The Edge of Always(48)



I look up at her. “I love it. It’s perfect.”

She looks away from my eyes with a blush in her face. “Well, I don’t know anything about guitars. I hope it’s not a sucky brand or anything like that. The guy at the guitar shop helped me pick it out. Then I had to wait a few days to have the script put on it, which I never thought would happen because of this and that and—”

“Camryn,” I say, stopping her nervous rambling. “I’ve never had a better birthday gift.” I close the empty space between us and kiss her lips softly.





Camryn





22


Somewhere on Interstate 75—May

We’ve been on the road for months. By March, we had already grown so used to it that living in and out of hotels had become second nature. A new room every week, a new city, a new beach, a new everything. But no matter how new it all is, each time we go in it’s as if we’re stepping through the front door of a house where we’ve lived for years. I never would’ve imagined calling a hotel room “home,” or that life on the road would be as easy to adjust to as it has been for us. Sometimes it’s been hard, but everything is an experience and I wouldn’t change any of it.

But I wonder if the long winter got to me. I wonder, because I’ve caught myself daydreaming about being in a house somewhere, living the home life with Andrew.

Yeah, I’m pretty sure it was just the winter.

It’s two o’clock in the morning, and we’re broke down somewhere in southwest Florida on a long stretch of desolate highway. And it’s pouring down rain. Buckets of rain. We called for a tow truck an hour ago, but for some reason it still hasn’t showed.

“Is there an umbrella in the car anywhere?” I ask over the rain pounding loudly on the roof. “Maybe I can hold it over you while you fix the car!”

“It’s pitch-black out there, Camryn,” he says, his voice raised as high as mine. “Even with a flashlight I doubt I could do it.

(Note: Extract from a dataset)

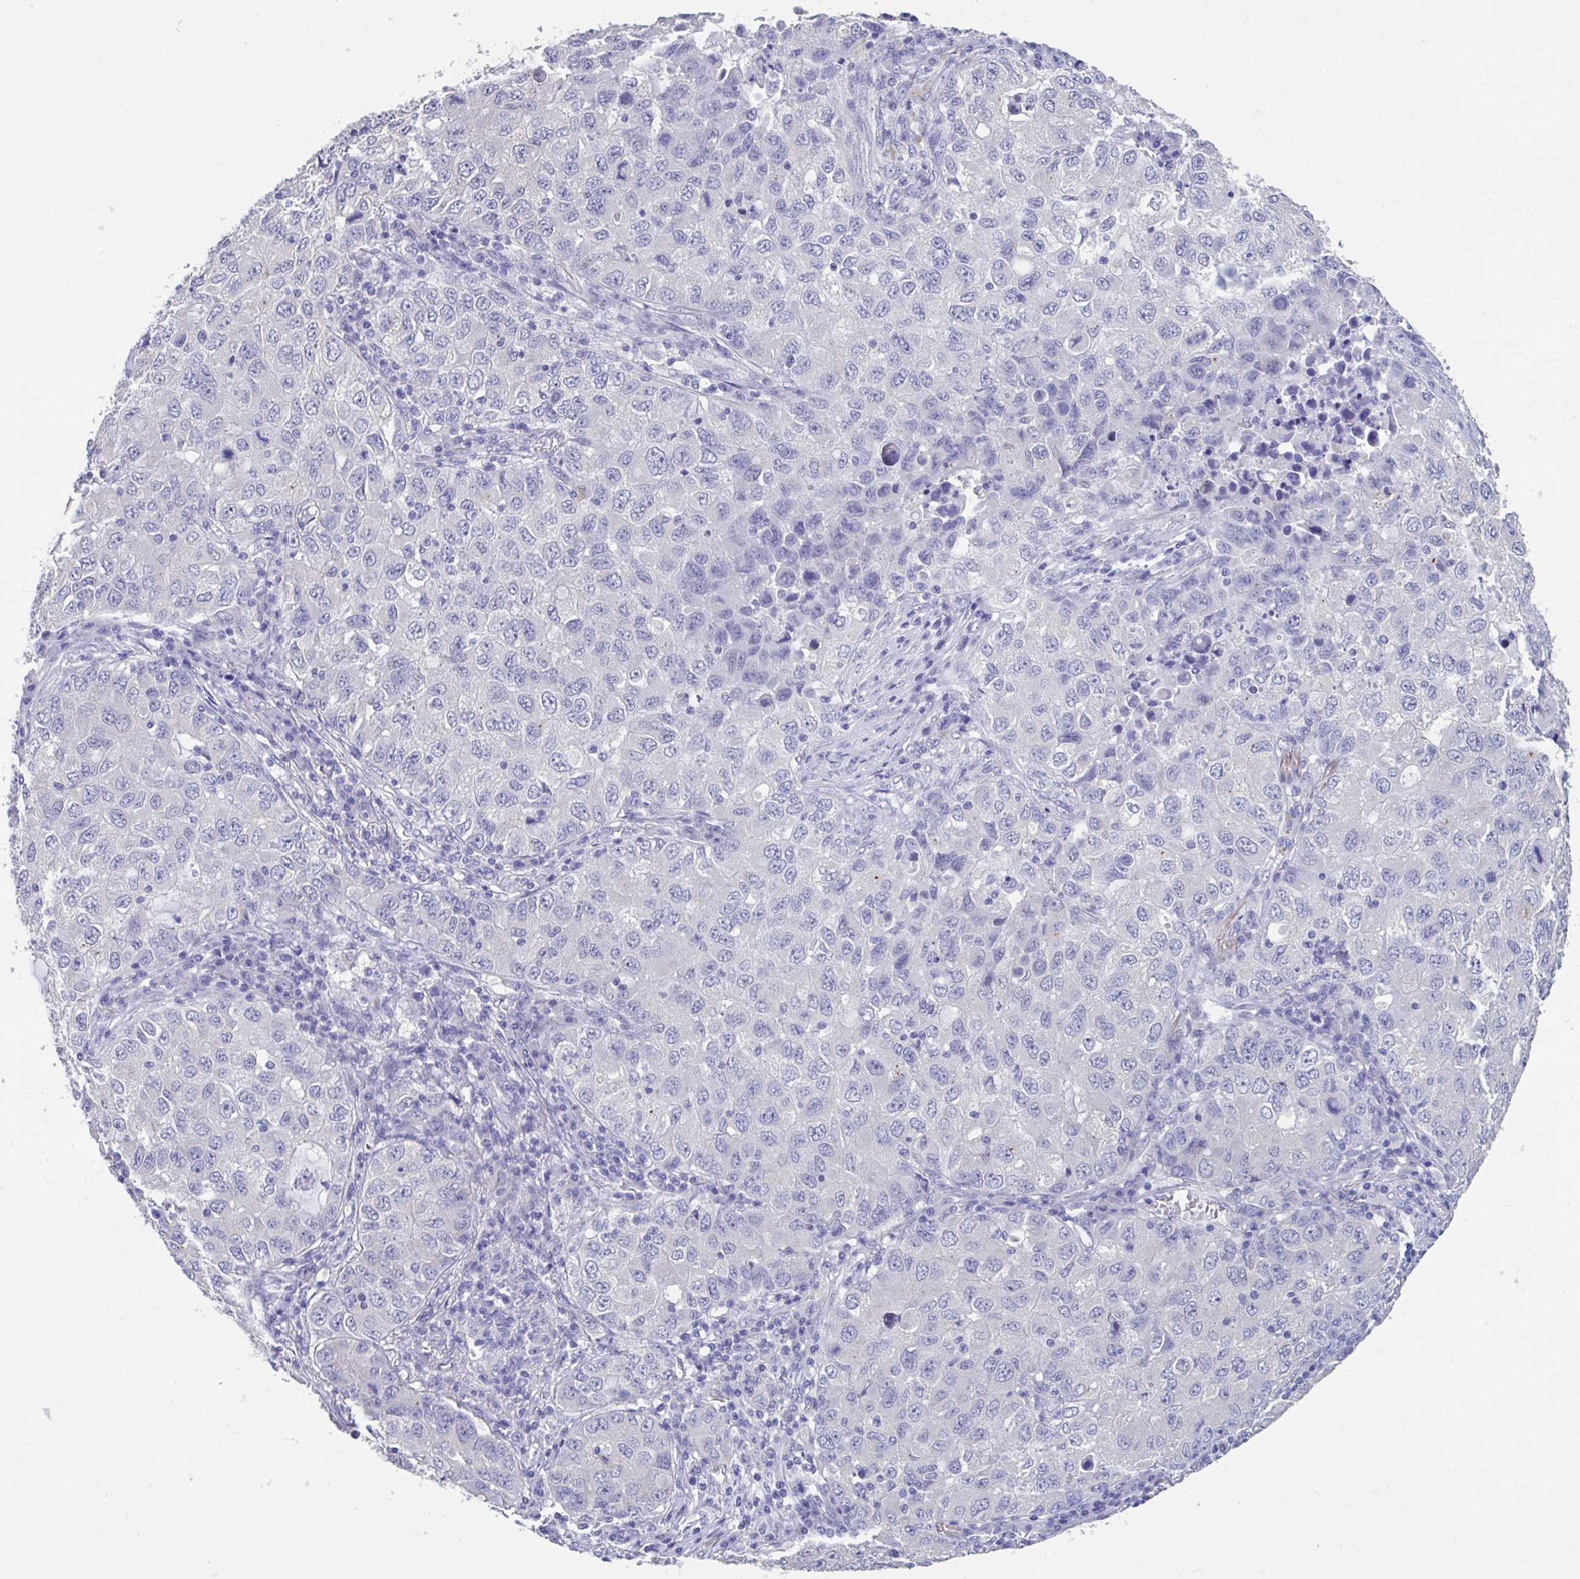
{"staining": {"intensity": "negative", "quantity": "none", "location": "none"}, "tissue": "lung cancer", "cell_type": "Tumor cells", "image_type": "cancer", "snomed": [{"axis": "morphology", "description": "Normal morphology"}, {"axis": "morphology", "description": "Adenocarcinoma, NOS"}, {"axis": "topography", "description": "Lymph node"}, {"axis": "topography", "description": "Lung"}], "caption": "This is a image of immunohistochemistry (IHC) staining of lung adenocarcinoma, which shows no staining in tumor cells. Nuclei are stained in blue.", "gene": "GPR162", "patient": {"sex": "female", "age": 51}}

I’d have to figure out what’s even wrong with it, first.”

I slump down further into the front seat and prop my feet on the dash, my knees bent toward me. “At least it’s not cold,” I say.

“We’ll manage out here tonight,” he says. “Wouldn’t be the first time we slept in the car. Maybe the tow truck will show up before daylight, and if not, I’ll fix it when I can see.”

We sit together in silence for a moment, listening to rain beat on the car, the thunder rumbling like a wave through the clouds. Eventually, we get so tired that we crawl into the backseat, curl up on it together, and try to get some sleep. After a short while, when it’s obvious we’re both uncomfortable and there’s not enough room for us to sleep like this, Andrew crawls over into the front. But we still can’t fall asleep. I feel him shifting for a while and then he asks, “Where do you see yourself in the next ten years?”

“I’m not sure,” I say, staring up at the roof of the car. “But I do know that I want to be doing whatever it is with you.”

“Me too,” he says from the front, laying the same way that I am now, on his back looking upward.

“Have you thought about anything specific?” I ask, quietly wondering where he’s going with this. I switch my left arm for my right, tucking it underneath the back of my head.

“Yeah,” he says. “I want to settle down somewhere warm and peaceful. Sometimes I picture you on the beach, barefoot in the sand with the breeze blowing through your hair. I’m sitting under a tree not too far away, playing around with my guitar—”

“The one I bought you?”

“Of course.”

I smile and continue to listen, picturing the scene in my mind.

“And you’re holding her hand.”

“Whose hand?”

Andrew falls silent for a moment. “Our little girl,” he says distantly as if his mind is a little further away than mine is.

I swallow and feel a knot grow in my throat. “I like that visual,” I say. “So, you want to settle down?”

“Eventually,” he says. “But only when it feels right. Not a day before.”

A gust of wind hits the side of the car, and a loud clap of thunder shakes the ground.

“Andrew?” I ask.

“Yeah?”

“Number three, to add to our list of promises. If we make it to old age and our bones hurt and we can’t sleep in the same bed anymore, promise me we’ll never sleep in separate rooms.”

“It’s a promise,” he answers with a smile in his voice.

“Good night,” I say.

“Good night.”

And when I fall asleep minutes later, I dream about that warm beach and Andrew watching me walk along the sand with a little hand clasped in mine.

*

The tow truck never came. We wake up the next morning stiff and in pain, regardless of each of us having a seat to ourselves.

“I’m going to kick the shit out of that tow truck guy if I ever see him,” Andrew growls underneath the hood.

He’s busy twisting a wrench around… I’m not even going to pretend that I know what that thing is. He’s fixing the car. That’s all I know. And he’s in a seriously foul mood. I just hang around to help him with whatever he needs, and I don’t play the dumb-blonde card by asking him what this doohickey is or what that thingamajig does. Truth is, I really don’t care. And besides, it’d just aggravate him more if he had to explain it.